I have no quarrel with the district court's conscientious findings of fact; I affirmatively rely on them, and cite them throughout. The 156 pagess of findings track communications and interactions that happened over the 48-day course of events, detail by detail.
The district court committed three decisive errors:
- The district court ruled (and the majority affirms) that a vertical enabler of a horizontal price-fixing conspiracy is in per seviolation of the antitrust laws. However, the Supreme Court teaches that a vertical agreement designed to facilitate a horizontal cartel "would need to be held unlawful under the rule of reason.
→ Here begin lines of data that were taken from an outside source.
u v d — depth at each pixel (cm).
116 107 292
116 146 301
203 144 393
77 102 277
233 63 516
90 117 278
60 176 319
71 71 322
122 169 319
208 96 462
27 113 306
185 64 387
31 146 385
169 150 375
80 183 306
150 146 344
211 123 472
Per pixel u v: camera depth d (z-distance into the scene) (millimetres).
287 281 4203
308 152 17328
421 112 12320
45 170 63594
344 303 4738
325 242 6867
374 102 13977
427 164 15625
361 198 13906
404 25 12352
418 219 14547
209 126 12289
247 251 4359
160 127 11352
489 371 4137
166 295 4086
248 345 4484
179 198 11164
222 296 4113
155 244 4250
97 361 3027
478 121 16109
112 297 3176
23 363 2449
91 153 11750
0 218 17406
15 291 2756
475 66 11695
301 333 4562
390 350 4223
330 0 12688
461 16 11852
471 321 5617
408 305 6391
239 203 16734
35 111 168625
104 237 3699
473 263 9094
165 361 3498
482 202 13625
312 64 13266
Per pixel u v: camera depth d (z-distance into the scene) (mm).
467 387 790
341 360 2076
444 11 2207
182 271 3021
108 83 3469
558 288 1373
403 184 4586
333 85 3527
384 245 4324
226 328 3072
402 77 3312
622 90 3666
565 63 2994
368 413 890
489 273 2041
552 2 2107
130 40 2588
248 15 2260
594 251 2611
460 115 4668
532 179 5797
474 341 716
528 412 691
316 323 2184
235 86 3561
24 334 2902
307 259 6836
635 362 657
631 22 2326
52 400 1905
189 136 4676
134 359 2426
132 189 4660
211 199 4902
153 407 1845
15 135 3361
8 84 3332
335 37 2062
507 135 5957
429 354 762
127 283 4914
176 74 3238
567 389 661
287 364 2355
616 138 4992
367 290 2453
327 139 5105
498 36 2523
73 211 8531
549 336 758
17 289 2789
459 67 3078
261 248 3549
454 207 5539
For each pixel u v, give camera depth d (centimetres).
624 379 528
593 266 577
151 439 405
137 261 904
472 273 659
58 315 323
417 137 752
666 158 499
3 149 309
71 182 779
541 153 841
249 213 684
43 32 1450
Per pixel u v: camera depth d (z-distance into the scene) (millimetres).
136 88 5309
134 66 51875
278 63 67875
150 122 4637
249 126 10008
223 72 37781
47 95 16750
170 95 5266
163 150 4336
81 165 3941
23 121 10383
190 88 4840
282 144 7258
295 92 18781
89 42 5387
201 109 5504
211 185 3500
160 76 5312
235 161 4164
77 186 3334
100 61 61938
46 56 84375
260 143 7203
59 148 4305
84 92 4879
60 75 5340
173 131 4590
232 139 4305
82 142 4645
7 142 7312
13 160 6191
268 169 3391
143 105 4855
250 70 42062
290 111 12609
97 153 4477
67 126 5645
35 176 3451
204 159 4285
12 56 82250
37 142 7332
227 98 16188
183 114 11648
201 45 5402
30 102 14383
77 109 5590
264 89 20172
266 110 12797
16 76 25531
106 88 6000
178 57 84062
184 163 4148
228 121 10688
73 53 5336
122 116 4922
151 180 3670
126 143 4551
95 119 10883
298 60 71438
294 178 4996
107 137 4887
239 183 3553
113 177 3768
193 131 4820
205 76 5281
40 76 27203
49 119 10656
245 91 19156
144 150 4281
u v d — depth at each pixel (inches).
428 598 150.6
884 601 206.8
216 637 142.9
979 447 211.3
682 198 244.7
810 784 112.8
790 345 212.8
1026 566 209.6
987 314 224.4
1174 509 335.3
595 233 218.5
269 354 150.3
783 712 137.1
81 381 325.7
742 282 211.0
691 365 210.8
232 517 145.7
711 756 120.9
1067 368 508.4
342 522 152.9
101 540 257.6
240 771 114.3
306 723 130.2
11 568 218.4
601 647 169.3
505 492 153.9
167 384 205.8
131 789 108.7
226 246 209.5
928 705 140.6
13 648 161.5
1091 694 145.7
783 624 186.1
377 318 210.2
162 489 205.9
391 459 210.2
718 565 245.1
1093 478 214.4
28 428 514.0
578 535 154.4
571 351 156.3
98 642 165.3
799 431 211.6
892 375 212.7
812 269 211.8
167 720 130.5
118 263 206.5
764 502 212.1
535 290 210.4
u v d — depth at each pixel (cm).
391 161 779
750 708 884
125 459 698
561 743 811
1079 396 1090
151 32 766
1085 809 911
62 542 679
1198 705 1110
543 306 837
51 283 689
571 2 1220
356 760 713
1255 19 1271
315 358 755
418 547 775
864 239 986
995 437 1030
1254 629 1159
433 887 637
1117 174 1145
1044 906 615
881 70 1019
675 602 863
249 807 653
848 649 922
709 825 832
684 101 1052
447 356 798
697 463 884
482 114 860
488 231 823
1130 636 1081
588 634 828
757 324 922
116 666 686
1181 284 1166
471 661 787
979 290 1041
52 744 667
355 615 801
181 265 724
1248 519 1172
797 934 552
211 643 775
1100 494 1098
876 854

- The district court's alternative ruling under the rule of reason was predetermined by its (erroneous) per se ruling. Thus the district court assessed impacts on competition without recognizing that Apple's role as a vertical player differentiated it from the publishers. The court should instead have considered Apple as a competitor on the distinct horizontal plane of retailers, where Apple competed with Amazon (and smaller players such as Barnes & Noble).
- Apple's conduct, assessed under the rule of reason on the horizontal plane of retail competition, was unambiguously and overwhelmingly pro-competitive. Apple was a major potential competitor in a market dominated by a 90 percent monopoly [Amazon], and was justifiably unwilling to enter a market on terms that would assure a loss on sales or exact a toll on its reputation. In that connection, the district court erroneously deemed the monopolist's $9.99 price as categorically good for competition because it was lower than cost, and because e-book prices rose after the monopoly was broken.
A further and pervasive error (by the district court and by my colleagues on this appeal) is the implicit assumption that competition should be genteel, lawyer-designed, and fair under sporting rules, and that antitrust law is offended by gloves-off competition.
Amazon's 90 percent market share constituted a monopoly under antitrust law. Amazon's below-cost pricing was a barrier to entry by Apple in 2009, when it contemplated entry into the e-book retail market via the iPad.
The district court's principal legal error, from which other errors flow, is its conclusion that Apple violated 1 under the per se rule. Having found that the publishers' coordinated strategy was a horizontal price-fixing conspiracy, and that Apple had facilitated that conspiracy in its vertical relationship with the publishers, the district court drew the legal conclusion that these facts established a per se violation of the Sherman Act by Apple. This appeal turns on whether purely vertical participation in and facilitation of a horizontal price-fixing conspiracy gives rise to per se liability.
Section 1 of the Sherman Act "outlaw[s] only unreasonable restraints"; so a court weighing an alleged violation "presumptively applies rule of reason analysis, under which antitrust plaintiffs must demonstrate that a particular contract or combination is in fact unreasonable and anticompetitive before it will be found unlawful." The exception, liability per se, is reserved for those categories of behavior so definitively and universally anti-competitive that a court's consideration of market forces and reasonableness would be pointless.
Traditionally, restraints that are per se unlawful take the form of horizontal agreements "raising, depressing, fixing, pegging, or stabilizing the price of a commodity." A vertical relationship that facilitates a horizontal price conspiracy does not amount to a per se violation.
Case Questions
1 - Was Apple's conduct a violation of the Antitrust laws? If so, why?;
2 - Explain the scheme Apple set up with the publishers and why;
3 - What is the "hub and spoke" theory of antitrust violations and why is it important in this case?; and
4 - What is the significance of a dissenting opinion and what issue did the dissent raise regarding the case?